**About this exercise**
Write out every line in the records below, copying each one word for word and in the same order.

----- Information shown -----

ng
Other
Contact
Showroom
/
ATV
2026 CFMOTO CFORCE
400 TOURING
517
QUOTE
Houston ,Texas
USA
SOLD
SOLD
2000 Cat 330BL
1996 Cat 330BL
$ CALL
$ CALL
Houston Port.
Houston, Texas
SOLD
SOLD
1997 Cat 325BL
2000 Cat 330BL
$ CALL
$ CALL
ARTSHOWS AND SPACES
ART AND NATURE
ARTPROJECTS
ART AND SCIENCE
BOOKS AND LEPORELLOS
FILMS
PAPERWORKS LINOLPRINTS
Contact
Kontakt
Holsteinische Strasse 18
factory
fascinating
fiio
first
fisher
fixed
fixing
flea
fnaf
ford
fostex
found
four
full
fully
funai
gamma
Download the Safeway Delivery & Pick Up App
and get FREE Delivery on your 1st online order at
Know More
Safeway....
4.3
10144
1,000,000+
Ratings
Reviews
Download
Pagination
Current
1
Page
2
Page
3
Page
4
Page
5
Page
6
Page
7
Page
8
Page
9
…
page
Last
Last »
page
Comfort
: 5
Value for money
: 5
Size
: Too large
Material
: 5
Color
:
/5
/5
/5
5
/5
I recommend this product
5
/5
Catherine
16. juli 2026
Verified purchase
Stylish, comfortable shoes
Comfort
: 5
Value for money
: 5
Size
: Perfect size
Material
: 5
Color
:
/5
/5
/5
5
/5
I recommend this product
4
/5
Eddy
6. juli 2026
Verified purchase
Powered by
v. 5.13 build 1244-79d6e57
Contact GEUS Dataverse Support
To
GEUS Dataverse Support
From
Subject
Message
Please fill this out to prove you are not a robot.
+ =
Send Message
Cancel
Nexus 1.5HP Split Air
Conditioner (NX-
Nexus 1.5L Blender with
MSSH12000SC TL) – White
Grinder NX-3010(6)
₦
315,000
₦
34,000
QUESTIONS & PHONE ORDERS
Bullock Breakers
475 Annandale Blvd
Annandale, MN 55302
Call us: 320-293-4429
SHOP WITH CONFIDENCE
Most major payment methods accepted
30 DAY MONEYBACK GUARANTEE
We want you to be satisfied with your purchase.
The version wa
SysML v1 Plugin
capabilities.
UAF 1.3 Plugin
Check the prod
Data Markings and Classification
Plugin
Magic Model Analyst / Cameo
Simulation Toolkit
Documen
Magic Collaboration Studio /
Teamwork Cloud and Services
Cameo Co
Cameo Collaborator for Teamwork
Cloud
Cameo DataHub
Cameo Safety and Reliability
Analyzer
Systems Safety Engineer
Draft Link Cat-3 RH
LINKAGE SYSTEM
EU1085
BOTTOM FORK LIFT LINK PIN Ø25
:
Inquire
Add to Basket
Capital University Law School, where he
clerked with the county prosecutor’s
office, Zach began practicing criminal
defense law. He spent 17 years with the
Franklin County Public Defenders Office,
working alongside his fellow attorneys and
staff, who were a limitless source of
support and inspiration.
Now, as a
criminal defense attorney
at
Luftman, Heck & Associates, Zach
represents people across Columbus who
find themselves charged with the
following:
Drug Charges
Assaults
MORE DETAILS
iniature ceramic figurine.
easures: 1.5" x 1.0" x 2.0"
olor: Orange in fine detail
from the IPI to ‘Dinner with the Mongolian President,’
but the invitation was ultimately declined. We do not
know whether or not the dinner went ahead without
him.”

-----

**Answer for this exercise**
ng
Other
Contact
Showroom
/
ATV
2026 CFMOTO CFORCE
400 TOURING
517
QUOTE
Houston ,Texas
USA
SOLD
SOLD
2000 Cat 330BL
1996 Cat 330BL
$ CALL
$ CALL
Houston Port.
Houston, Texas
SOLD
SOLD
1997 Cat 325BL
2000 Cat 330BL
$ CALL
$ CALL
ARTSHOWS AND SPACES
ART AND NATURE
ARTPROJECTS
ART AND SCIENCE
BOOKS AND LEPORELLOS
FILMS
PAPERWORKS LINOLPRINTS
Contact
Kontakt
Holsteinische Strasse 18
factory
fascinating
fiio
first
fisher
fixed
fixing
flea
fnaf
ford
fostex
found
four
full
fully
funai
gamma
Download the Safeway Delivery & Pick Up App
and get FREE Delivery on your 1st online order at
Know More
Safeway....
4.3
10144
1,000,000+
Ratings
Reviews
Download
Pagination
Current
1
Page
2
Page
3
Page
4
Page
5
Page
6
Page
7
Page
8
Page
9
…
page
Last
Last »
page
Comfort
: 5
Value for money
: 5
Size
: Too large
Material
: 5
Color
:
/5
/5
/5
5
/5
I recommend this product
5
/5
Catherine
16. juli 2026
Verified purchase
Stylish, comfortable shoes
Comfort
: 5
Value for money
: 5
Size
: Perfect size
Material
: 5
Color
:
/5
/5
/5
5
/5
I recommend this product
4
/5
Eddy
6. juli 2026
Verified purchase
Powered by
v. 5.13 build 1244-79d6e57
Contact GEUS Dataverse Support
To
GEUS Dataverse Support
From
Subject
Message
Please fill this out to prove you are not a robot.
+ =
Send Message
Cancel
Nexus 1.5HP Split Air
Conditioner (NX-
Nexus 1.5L Blender with
MSSH12000SC TL) – White
Grinder NX-3010(6)
₦
315,000
₦
34,000
QUESTIONS & PHONE ORDERS
Bullock Breakers
475 Annandale Blvd
Annandale, MN 55302
Call us: 320-293-4429
SHOP WITH CONFIDENCE
Most major payment methods accepted
30 DAY MONEYBACK GUARANTEE
We want you to be satisfied with your purchase.
The version wa
SysML v1 Plugin
capabilities.
UAF 1.3 Plugin
Check the prod
Data Markings and Classification
Plugin
Magic Model Analyst / Cameo
Simulation Toolkit
Documen
Magic Collaboration Studio /
Teamwork Cloud and Services
Cameo Co
Cameo Collaborator for Teamwork
Cloud
Cameo DataHub
Cameo Safety and Reliability
Analyzer
Systems Safety Engineer
Draft Link Cat-3 RH
LINKAGE SYSTEM
EU1085
BOTTOM FORK LIFT LINK PIN Ø25
:
Inquire
Add to Basket
Capital University Law School, where he
clerked with the county prosecutor’s
office, Zach began practicing criminal
defense law. He spent 17 years with the
Franklin County Public Defenders Office,
working alongside his fellow attorneys and
staff, who were a limitless source of
support and inspiration.
Now, as a
criminal defense attorney
at
Luftman, Heck & Associates, Zach
represents people across Columbus who
find themselves charged with the
following:
Drug Charges
Assaults
MORE DETAILS
iniature ceramic figurine.
easures: 1.5" x 1.0" x 2.0"
olor: Orange in fine detail
from the IPI to ‘Dinner with the Mongolian President,’
but the invitation was ultimately declined. We do not
know whether or not the dinner went ahead without
him.”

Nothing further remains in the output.